Otherwise, since string comparison is CPU-intensive, I imagine programmers being much happier with using simple multiprocessing. I'll let the intertext module I linked above as is run overnight and post results when it finishes.

For the text_reuse module, how much should we include in cltk core for data export / visualization versus relying on programmers to write their own scripts? I can see a lot of possibilities both ways.

kylepjohnson commented 8 years ago

Haven't followed all the details of this thread, but chiming in on one point:

For the text_reuse module, how much should we include in cltk core for data export / visualization versus relying on programmers to write their own scripts? I can see a lot of possibilities both ways.

I am not dogmatic about it, but I am hesitant to put visualization code in the core software. In the website, I'll leave it for Luke to judge. My only word of advice would be to try one's best to make this flexible for other corpora and languages.

DrBronzeAge commented 8 years ago

Sorry I dropped out of sight there for the weekend. Going back up the chain: @kylepjohnson that (https://github.com/DrBronzeAge/LatinIntertextFinder_Alpha) is the repo where I dumped this stuff, but it really was just a code dump. More notebook than module. That project went in multiple directions, and the intertext finder was only one part of it. I'm still cleaning it up and refactoring it to be half-way re-usable, but it probably won't make anyone's eyes bleed now.

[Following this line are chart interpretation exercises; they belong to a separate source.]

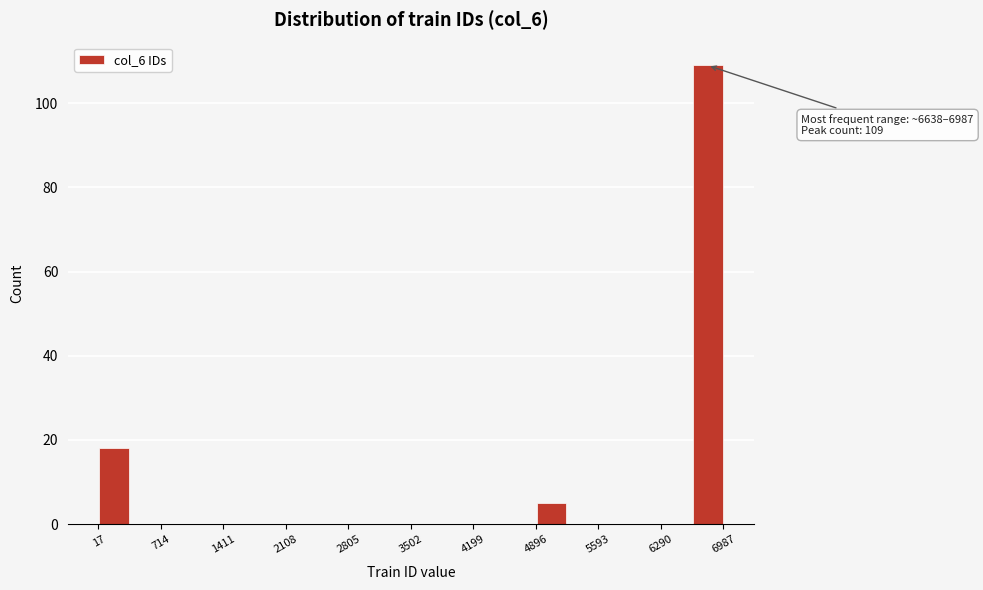

Read against the x-axis, roughly where is the centre of the tallest bar?

6800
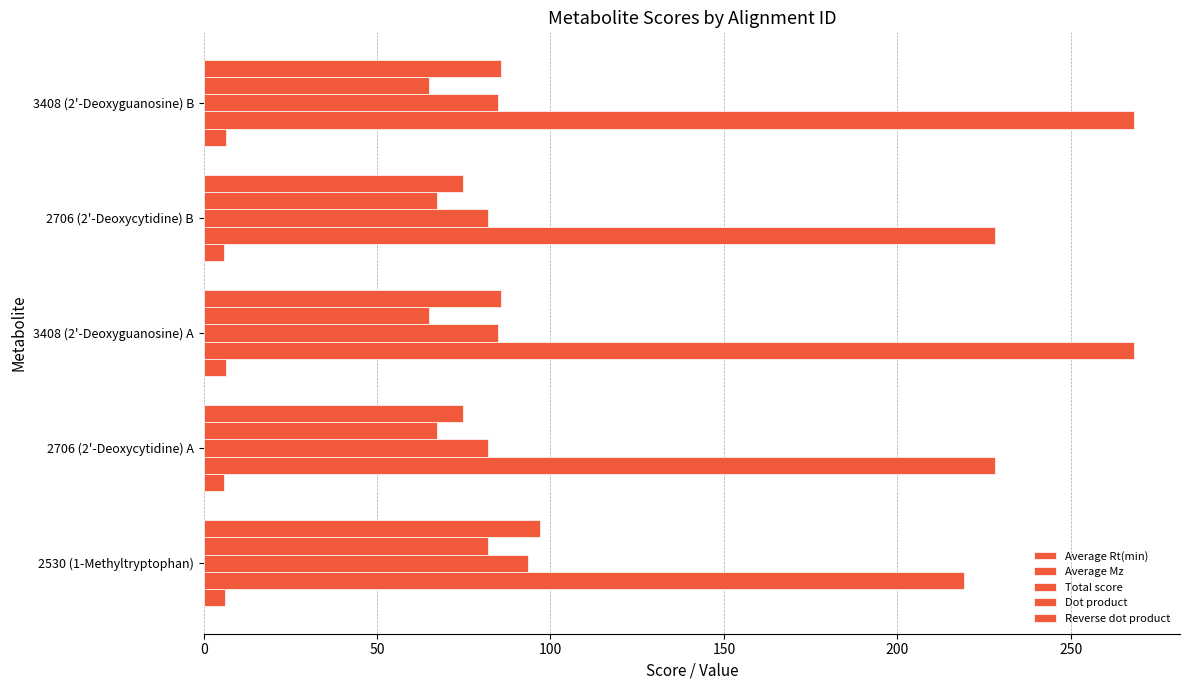

Reading right to left, list all the values displayed in this chart.

Average Rt(min): 6.4	5.9	6.4	5.9	6.2
Average Mz: 268.1	228.1	268.1	228.1	219.1
Total score: 85.0	82.0	85.0	82.0	93.4
Dot product: 65.0	67.3	65.0	67.3	82.1
Reverse dot product: 85.6	74.9	85.6	74.9	97.0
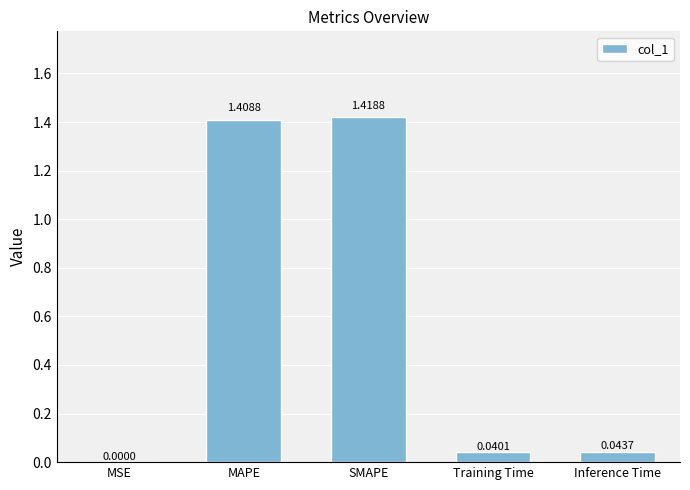

Approximately how many times larger is the value at MAPE compared to SMAPE?

1.0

@lukehollis As for the visualization stuff, I'm not entirely sure I understand how the chord diagram would work in this case. Would we be trying to follow a phase/phrases through a host of different authors and works?

A quick googling shows me that there is at least one implementation of hive plots for d3. They hew a little closer to how I think about these questions (we read things from beginning to end, so arranging sentences on a linear axis makes a lot of sense).

I've never used meteor, (nor even looked at the CLTK front end, if I'm being honest) but I could make a d3 template that will take an edge list of the kind I made for R and spit out a nice-ish hive plot, if that's what you're asking.

lukehollis commented 8 years ago

@DrBronzeAge, wow, that looks excellent! I'll check out the data format included on that example and get some example data looking like that. Do you have any authors you're interested in that I should include? Our text_reuse module is running much faster (~300x) thanks to @ferthalangur, so we can start adding authors iteratively here without too much trouble.

kylepjohnson commented 8 years ago

@ferthalangur 300x! :open_mouth:

lukehollis commented 8 years ago

Should've been 300%--my bad!

ferthalangur commented 8 years ago

I thought 300x would look a lot better on my annual performance review. :)

kylepjohnson commented 8 years ago

I think we've moved on from this issue, however we aren't liable of forgetting the concept, so I'm going to close this for now. Please re-open or make a new, more specific ticket as you see fit.